Çağlayanlar – Kitap Açıklaması
Bu kitabı sizi düşünerek, sizin için yazdım. Bela gecelerinde, yaşım sızarak, yüreğim sızlayarak yazdım. Ey Türk! Bu satırlarda geçmişin destanlarını, şimdinin ayrılık acılarını söylemek ve inlemek istedim. Bir keman şeklinde… Bu kemanı ana vatanın bağrından yonttum. Tellerini kalbinin damarlarından çıkardım. İstedim ki bu sazın uyumunu yalnız sen duyasın. Bu acıklı iniltiler yalnız sana dokunsun. Dünya zamanı, yurdu uğrunda senin kadar uğraşan, kanını döken bir millet daha gösteremez. Senin kadar kimse kendi yurduna haiz olmayı hak etmemiştir. Bu yurt ya senindir ya da asla kimsenin! Dünyanın her tarafındaki taşsız mezarları, ululuğunun görkemli yapılarıdır.

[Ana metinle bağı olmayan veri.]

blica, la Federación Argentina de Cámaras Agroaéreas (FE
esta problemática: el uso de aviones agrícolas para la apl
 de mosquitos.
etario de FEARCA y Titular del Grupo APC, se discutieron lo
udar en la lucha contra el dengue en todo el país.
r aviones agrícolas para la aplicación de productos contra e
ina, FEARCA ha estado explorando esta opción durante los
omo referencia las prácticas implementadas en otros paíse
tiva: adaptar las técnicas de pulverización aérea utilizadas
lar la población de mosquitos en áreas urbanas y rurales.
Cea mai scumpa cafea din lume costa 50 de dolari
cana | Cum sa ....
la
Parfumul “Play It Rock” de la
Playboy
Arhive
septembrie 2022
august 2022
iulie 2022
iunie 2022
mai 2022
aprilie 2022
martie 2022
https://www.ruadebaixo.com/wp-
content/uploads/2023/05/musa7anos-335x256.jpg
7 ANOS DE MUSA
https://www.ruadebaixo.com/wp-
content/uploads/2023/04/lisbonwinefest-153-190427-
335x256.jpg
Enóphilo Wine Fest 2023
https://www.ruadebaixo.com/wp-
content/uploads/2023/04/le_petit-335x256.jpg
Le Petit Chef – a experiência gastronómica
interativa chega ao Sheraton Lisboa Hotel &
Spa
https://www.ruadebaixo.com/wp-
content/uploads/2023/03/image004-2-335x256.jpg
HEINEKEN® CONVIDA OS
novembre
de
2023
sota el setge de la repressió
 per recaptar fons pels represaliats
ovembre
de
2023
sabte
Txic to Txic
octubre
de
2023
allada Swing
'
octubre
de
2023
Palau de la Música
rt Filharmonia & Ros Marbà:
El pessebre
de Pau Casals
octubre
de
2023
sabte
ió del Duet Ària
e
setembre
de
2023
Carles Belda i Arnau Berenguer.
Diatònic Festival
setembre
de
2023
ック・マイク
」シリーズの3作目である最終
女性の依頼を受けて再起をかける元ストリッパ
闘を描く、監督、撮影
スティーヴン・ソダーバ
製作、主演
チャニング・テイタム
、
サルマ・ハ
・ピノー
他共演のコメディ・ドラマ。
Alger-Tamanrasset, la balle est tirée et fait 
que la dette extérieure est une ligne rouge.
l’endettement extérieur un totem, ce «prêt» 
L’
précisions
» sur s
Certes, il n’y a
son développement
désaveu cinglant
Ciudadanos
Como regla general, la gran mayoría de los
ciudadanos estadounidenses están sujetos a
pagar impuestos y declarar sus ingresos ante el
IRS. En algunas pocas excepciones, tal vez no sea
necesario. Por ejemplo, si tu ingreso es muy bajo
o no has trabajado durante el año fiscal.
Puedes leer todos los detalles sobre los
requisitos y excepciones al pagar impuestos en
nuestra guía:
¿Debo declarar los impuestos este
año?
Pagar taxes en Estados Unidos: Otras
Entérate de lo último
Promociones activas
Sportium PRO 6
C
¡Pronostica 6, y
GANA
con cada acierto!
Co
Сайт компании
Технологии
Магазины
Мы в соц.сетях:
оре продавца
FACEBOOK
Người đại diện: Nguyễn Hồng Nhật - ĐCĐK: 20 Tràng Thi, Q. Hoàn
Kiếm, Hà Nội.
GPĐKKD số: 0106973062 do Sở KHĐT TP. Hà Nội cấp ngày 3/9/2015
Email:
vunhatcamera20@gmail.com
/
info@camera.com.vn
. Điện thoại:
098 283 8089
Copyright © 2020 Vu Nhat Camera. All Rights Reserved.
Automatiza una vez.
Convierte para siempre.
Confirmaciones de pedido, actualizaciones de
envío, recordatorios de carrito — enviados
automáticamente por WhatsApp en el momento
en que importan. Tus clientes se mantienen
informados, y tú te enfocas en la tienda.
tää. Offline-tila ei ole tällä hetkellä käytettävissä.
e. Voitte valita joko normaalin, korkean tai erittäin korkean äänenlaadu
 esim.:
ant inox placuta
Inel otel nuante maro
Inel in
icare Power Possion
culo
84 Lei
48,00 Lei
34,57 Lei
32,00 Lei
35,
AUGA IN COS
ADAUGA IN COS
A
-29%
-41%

Göğsünde tutuşan gönül, gönül değil, cephane oldu. Bu uğurda parçalandıkça kinin ve ilmin çoğaldı. Ey zeybek! Bu kitabın yapraklarını hançerinle yırt! Ve hançeri onun kalbinin üstünde bırak! Bundan sonrasında silahının siperi bir kitap olsun. Bu satırları yazarken masalları süslemedim. Senin ruhun şeklinde yalın olmasını istedim. Ötesinde, berisinde, eğer var ise, göreceğin özentiler sana beğendirmek, gururunu okşamak içindir. Gurur! O, her Türk’ün yaradılışındadır. Biz, birbirimizi bundan tanırız, değil mi? Bu masallar ile arzu ettim ki senin firuze ruhuna tatlı bir renk, altın kalbine parlak bir cila vereyim. Görüyorum o renk siyah oldu, o cila donuk… Yas günlerinin alın yazısı.